EXERCISE DETAILS: Go through the records below and copy every line that contains the string "информации", matching case exactly.

•••

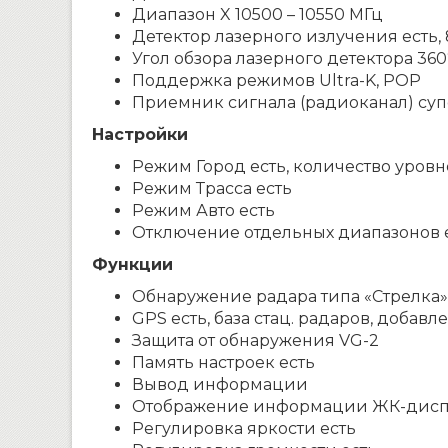
Диапазон X 10500 – 10550 МГц
Детектор лазерного излучения есть,
Угол обзора лазерного детектора 360
Поддержка режимов Ultra-K, POP
Приемник сигнала (радиоканал) су
Настройки
Режим Город есть, количество уровн
Режим Трасса есть
Режим Авто есть
Отключение отдельных диапазонов 
Функции
Обнаружение радара типа «Стрелка»
GPS есть, база стац. радаров, добав
Защита от обнаружения VG-2
Память настроек есть
Вывод информации
Отображение информации ЖК-дис
Регулировка яркости есть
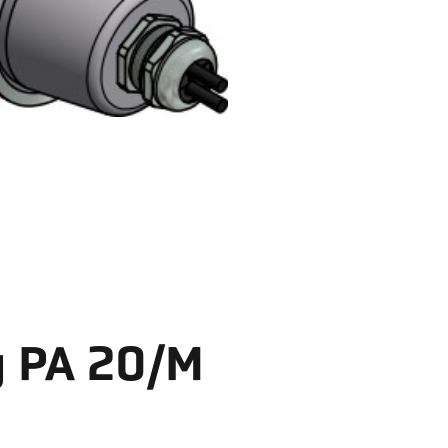
y PA 20/M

•••

WRITTEN REPLY:
Вывод информации
Отображение информации ЖК-дис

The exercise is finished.